Ecuador's ousted President Lucio Gutierrez has been granted political asylum by Brazil, a day after he was removed from office by Congress.
Opponents accused Gutierrez of acting like a dictator
Mr Gutierrez has taken refuge in the Brazilian embassy in the capital, Quito, and is expected to be allowed to fly to Brazil later.
Vice-President Alfredo Palacio, sworn in on Thursday as the new president, has ordered Mr Gutierrez's arrest.
Mr Gutierrez was ousted following a week of escalating protests.
Protesters were angered by his attempts to overhaul the Supreme Court and apparently pack it with supporters. The court had always been dominated by Mr Gutierrez's critics.
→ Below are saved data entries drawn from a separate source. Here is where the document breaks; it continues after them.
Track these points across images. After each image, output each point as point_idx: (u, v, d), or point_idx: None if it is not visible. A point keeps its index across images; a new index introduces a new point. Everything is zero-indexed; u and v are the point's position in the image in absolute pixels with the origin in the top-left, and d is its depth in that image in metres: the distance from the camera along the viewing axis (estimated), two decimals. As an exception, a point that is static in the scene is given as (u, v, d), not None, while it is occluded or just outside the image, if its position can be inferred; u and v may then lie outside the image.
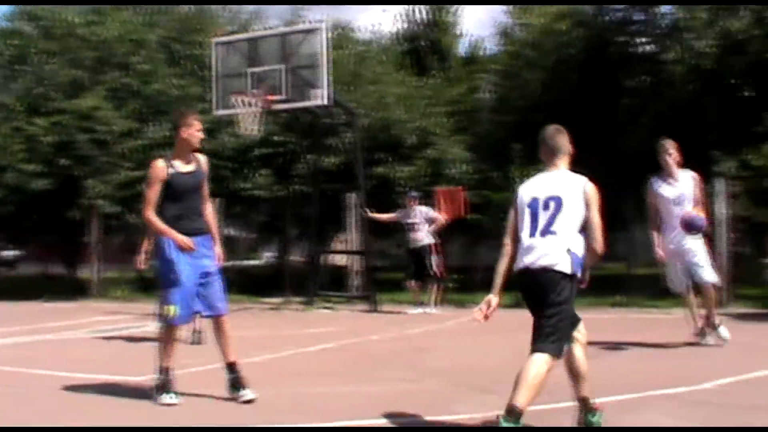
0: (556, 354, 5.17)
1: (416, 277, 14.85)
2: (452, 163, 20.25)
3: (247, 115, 14.56)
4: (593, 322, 10.39)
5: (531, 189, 5.52)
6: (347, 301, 16.63)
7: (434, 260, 14.67)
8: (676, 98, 17.20)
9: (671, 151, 9.38)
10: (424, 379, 7.52)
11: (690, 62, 16.45)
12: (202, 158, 6.87)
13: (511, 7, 23.42)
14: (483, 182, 19.88)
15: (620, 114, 18.83)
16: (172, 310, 6.49)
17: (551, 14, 20.69)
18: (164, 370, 6.62)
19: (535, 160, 17.81)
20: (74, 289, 20.15)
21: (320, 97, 14.33)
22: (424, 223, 14.69)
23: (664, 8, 18.50)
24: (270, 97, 14.44)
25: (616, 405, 6.21)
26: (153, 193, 6.59)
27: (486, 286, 18.29)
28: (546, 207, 5.34)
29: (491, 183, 19.27)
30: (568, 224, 5.26)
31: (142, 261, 11.21)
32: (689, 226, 8.73)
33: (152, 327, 12.56)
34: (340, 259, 20.22)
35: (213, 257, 6.71)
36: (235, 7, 23.48)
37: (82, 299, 18.73)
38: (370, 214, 15.41)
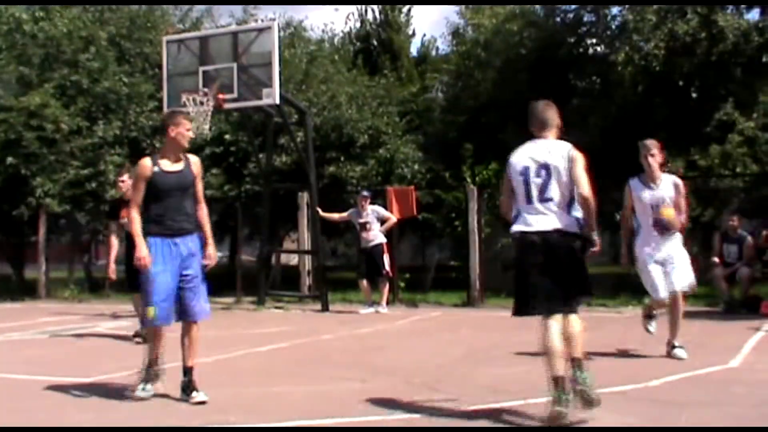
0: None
1: (368, 277, 14.85)
2: (404, 162, 20.31)
3: (198, 114, 14.45)
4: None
5: (522, 158, 5.86)
6: (299, 300, 16.58)
7: (386, 260, 14.69)
8: (625, 99, 17.41)
9: (654, 152, 8.65)
10: (376, 378, 7.54)
11: (639, 63, 16.64)
12: (194, 158, 6.81)
13: (462, 7, 23.54)
14: (434, 182, 19.99)
15: (570, 114, 18.98)
16: (151, 312, 6.47)
17: (503, 15, 20.83)
18: (147, 363, 6.71)
19: (487, 159, 17.81)
20: (21, 290, 19.88)
21: (271, 96, 14.25)
22: (375, 223, 14.69)
23: (614, 10, 18.70)
24: (221, 96, 14.36)
25: (565, 403, 6.27)
26: (137, 192, 6.58)
27: (437, 285, 18.38)
28: (538, 175, 5.74)
29: (443, 182, 19.38)
30: (562, 189, 5.71)
31: (113, 271, 11.10)
32: (661, 225, 8.33)
33: (101, 327, 12.48)
34: (291, 259, 20.18)
35: (198, 259, 6.64)
36: (186, 6, 23.33)
37: (29, 300, 18.46)
38: (323, 214, 15.38)
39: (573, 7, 19.38)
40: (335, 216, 15.47)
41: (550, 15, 19.86)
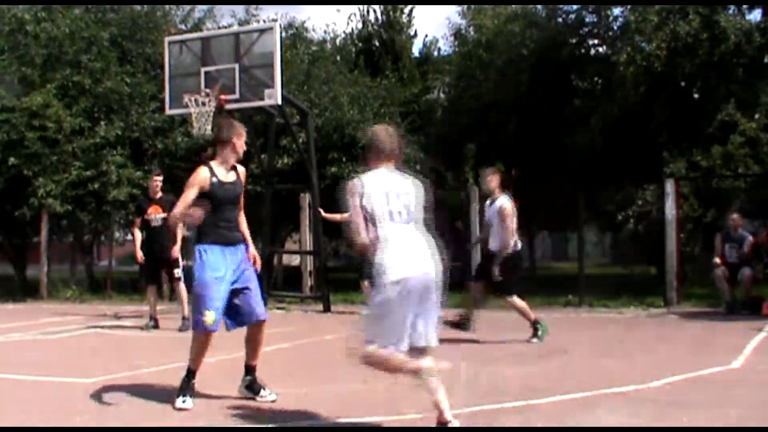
0: None
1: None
2: (405, 163, 20.29)
3: (200, 115, 14.44)
4: (545, 321, 10.50)
5: None
6: (300, 301, 16.58)
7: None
8: (626, 99, 17.40)
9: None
10: (377, 379, 7.52)
11: (641, 64, 16.64)
12: (241, 168, 6.87)
13: (464, 8, 23.54)
14: (436, 182, 20.00)
15: (571, 115, 19.01)
16: (212, 316, 6.40)
17: (504, 15, 20.83)
18: (189, 372, 6.61)
19: (488, 159, 17.92)
20: (23, 290, 19.88)
21: (273, 96, 14.26)
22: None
23: (616, 10, 18.70)
24: (223, 97, 14.36)
25: (566, 403, 6.28)
26: (186, 197, 6.54)
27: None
28: None
29: (444, 183, 19.39)
30: None
31: (141, 257, 11.82)
32: None
33: (103, 328, 12.48)
34: (293, 260, 20.16)
35: (247, 267, 6.69)
36: (188, 6, 23.31)
37: (31, 300, 18.47)
38: (324, 215, 15.37)
39: (575, 7, 19.37)
40: (337, 217, 15.45)
41: (551, 16, 19.86)
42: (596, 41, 19.98)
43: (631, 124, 17.33)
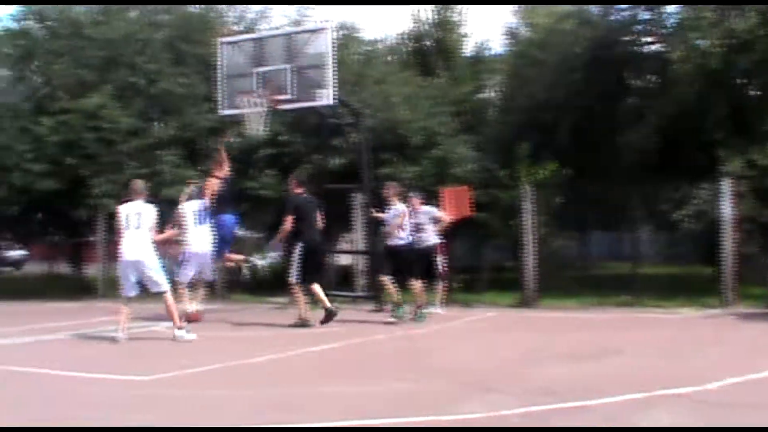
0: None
1: (422, 278, 14.83)
2: (458, 162, 20.22)
3: (254, 115, 14.56)
4: (598, 321, 10.45)
5: None
6: (352, 300, 16.58)
7: (440, 260, 14.65)
8: (681, 97, 17.17)
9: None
10: (429, 379, 7.52)
11: (696, 61, 16.41)
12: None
13: (517, 7, 23.42)
14: (489, 181, 19.90)
15: (626, 113, 18.79)
16: None
17: (557, 14, 20.68)
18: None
19: (541, 158, 17.78)
20: (80, 289, 20.15)
21: (326, 97, 14.30)
22: (429, 223, 14.65)
23: (670, 8, 18.46)
24: (276, 97, 14.44)
25: (623, 404, 6.21)
26: None
27: (492, 286, 18.38)
28: None
29: (498, 182, 19.29)
30: None
31: None
32: None
33: (159, 327, 12.61)
34: (345, 259, 20.19)
35: None
36: (241, 7, 23.47)
37: (87, 299, 18.71)
38: (376, 214, 15.38)
39: (628, 5, 19.16)
40: (381, 216, 15.44)
41: (604, 13, 19.66)
42: (650, 39, 19.73)
43: (686, 122, 17.08)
Formerly Gutierrez's vice-president
Says oil money used to pay debt should be redirected at Ecuador's social problems
The former president was removed by a unanimous vote in Congress over the violent crackdown on the demonstrations, in which at least one person was killed.
Mr Palacio says he wants to reform the political system and has suggested convening an assembly to write a new constitution.
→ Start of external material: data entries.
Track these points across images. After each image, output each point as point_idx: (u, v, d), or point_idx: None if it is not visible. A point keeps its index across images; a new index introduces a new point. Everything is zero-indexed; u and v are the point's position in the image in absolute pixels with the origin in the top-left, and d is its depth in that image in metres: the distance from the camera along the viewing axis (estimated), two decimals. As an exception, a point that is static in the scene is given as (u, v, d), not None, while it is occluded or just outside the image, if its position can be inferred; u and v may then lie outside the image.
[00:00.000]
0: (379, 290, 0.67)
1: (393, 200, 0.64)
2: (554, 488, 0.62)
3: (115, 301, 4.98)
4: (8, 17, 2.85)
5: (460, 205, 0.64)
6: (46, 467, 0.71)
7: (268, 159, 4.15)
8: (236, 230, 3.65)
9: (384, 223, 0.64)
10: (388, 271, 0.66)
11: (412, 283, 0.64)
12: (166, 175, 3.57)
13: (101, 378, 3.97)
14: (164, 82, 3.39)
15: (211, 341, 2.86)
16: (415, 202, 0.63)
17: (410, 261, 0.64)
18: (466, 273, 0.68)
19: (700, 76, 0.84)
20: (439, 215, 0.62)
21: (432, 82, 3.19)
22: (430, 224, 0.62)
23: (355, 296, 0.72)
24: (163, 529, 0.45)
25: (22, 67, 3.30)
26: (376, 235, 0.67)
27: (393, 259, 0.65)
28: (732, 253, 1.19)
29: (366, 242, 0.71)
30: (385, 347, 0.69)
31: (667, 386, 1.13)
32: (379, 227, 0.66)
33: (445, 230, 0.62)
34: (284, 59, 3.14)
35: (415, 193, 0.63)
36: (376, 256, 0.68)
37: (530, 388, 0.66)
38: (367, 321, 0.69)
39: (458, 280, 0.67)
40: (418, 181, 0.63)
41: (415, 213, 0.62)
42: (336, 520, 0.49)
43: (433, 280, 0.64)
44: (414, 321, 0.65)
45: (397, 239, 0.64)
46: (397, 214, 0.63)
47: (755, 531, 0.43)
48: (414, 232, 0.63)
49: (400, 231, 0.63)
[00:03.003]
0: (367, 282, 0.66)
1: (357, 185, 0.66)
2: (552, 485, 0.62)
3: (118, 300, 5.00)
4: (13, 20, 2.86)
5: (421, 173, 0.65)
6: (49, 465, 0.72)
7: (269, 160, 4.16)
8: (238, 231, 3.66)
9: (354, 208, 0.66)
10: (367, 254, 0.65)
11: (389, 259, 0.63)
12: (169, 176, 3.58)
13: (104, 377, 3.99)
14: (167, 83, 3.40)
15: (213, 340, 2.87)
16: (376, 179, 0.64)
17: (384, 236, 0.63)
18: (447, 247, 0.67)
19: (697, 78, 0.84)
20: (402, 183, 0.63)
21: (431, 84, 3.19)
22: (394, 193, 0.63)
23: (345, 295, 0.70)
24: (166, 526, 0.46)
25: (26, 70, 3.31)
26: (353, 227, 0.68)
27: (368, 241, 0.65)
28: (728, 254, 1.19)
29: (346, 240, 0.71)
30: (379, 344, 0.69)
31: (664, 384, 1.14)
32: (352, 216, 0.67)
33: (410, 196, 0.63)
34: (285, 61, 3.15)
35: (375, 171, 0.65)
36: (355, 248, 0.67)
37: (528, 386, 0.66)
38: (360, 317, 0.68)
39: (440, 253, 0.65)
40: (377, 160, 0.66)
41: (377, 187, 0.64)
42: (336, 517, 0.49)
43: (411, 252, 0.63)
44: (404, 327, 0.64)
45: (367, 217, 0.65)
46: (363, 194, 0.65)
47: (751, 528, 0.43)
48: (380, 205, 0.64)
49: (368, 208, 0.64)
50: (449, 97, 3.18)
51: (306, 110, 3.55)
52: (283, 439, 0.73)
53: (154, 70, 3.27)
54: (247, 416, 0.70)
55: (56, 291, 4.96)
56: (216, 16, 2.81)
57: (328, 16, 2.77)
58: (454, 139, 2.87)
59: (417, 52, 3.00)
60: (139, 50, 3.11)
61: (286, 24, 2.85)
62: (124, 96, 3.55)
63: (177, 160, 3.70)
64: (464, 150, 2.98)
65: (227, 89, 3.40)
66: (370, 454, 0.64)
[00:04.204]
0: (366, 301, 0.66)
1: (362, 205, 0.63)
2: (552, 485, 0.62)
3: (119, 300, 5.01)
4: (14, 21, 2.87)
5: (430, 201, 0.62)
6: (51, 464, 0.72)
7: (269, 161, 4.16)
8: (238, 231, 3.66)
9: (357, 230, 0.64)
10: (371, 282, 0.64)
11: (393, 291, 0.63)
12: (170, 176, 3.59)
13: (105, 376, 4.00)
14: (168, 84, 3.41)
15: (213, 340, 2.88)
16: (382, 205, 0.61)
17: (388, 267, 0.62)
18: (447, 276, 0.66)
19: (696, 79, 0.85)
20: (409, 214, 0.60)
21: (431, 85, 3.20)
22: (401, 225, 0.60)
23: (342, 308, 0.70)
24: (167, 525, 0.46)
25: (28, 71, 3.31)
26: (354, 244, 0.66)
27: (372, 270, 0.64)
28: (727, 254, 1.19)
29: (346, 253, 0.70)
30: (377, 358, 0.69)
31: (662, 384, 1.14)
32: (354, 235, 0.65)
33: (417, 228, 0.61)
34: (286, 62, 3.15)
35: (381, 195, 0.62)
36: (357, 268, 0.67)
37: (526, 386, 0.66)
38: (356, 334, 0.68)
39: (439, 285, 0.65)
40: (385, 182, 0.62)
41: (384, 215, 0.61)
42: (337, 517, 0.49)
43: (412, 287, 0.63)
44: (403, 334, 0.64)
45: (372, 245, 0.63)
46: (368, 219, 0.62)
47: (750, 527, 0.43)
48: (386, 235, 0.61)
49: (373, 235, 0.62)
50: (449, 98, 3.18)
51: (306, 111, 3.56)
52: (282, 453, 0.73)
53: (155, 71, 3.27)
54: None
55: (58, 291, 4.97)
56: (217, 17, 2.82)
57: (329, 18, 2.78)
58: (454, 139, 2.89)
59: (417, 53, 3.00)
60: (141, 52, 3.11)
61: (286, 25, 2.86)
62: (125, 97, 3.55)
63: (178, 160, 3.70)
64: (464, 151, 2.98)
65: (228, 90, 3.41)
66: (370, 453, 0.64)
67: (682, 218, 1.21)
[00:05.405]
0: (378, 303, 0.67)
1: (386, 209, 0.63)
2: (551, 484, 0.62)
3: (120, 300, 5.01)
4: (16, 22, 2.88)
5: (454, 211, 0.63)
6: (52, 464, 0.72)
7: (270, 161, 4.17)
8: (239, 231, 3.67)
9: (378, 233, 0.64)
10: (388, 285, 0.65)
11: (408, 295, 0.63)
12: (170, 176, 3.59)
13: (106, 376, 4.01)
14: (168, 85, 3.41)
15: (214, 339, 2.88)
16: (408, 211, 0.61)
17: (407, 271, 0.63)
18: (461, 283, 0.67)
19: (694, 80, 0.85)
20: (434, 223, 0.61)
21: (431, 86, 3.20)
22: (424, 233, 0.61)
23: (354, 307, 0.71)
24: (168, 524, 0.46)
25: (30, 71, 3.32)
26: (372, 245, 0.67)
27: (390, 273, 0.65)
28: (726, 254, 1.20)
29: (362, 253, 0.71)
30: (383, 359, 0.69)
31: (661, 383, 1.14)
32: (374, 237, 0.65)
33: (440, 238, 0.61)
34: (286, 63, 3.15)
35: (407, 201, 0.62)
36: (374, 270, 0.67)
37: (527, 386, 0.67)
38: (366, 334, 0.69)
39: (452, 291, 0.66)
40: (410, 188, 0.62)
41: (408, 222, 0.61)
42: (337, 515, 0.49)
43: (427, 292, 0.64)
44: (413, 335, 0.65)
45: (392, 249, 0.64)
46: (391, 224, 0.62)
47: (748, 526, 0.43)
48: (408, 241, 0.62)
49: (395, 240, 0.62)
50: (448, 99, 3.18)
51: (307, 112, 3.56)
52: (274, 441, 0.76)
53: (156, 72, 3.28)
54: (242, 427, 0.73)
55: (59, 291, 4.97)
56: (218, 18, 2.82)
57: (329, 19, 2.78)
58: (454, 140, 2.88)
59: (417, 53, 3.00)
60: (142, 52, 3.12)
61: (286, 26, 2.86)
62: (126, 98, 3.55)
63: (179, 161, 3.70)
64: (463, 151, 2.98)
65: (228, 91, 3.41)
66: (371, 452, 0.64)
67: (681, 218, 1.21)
A Brazilian foreign ministry spokesman told the BBC that Mr Gutierrez had been granted political and territorial asylum and could now leave for Brazil.
Ambassador Sergio Florencio was negotiating Mr Gutierrez's safe passage from the embassy to Quito airport, he added.
Earlier, the army closed the airport, while President Palacio ordered Ecuador's borders to be sealed.
Ecuador has a history of political instability. It has had seven presidents since 1996 - three of them, including Mr Gutierrez, were forced out of office.
BBC regional analyst Simon Watts says the downfall of Lucio Gutierrez is the latest episode in a battle in Latin America between left-leaning presidents and the traditional elites that oppose them.
Mr Gutierrez came to power as a populist, anti-corruption left-winger in 2002, but lost the backing of many supporters by implementing free-market policies.
He forged close links with the powerful indigenous movement.
But, faced with economic difficulties, the president opted to follow the recommendations of the International Monetary Fund.
That lost him the support of his indigenous allies and his political weakness encouraged Ecuador's traditional parties to try to get rid of him.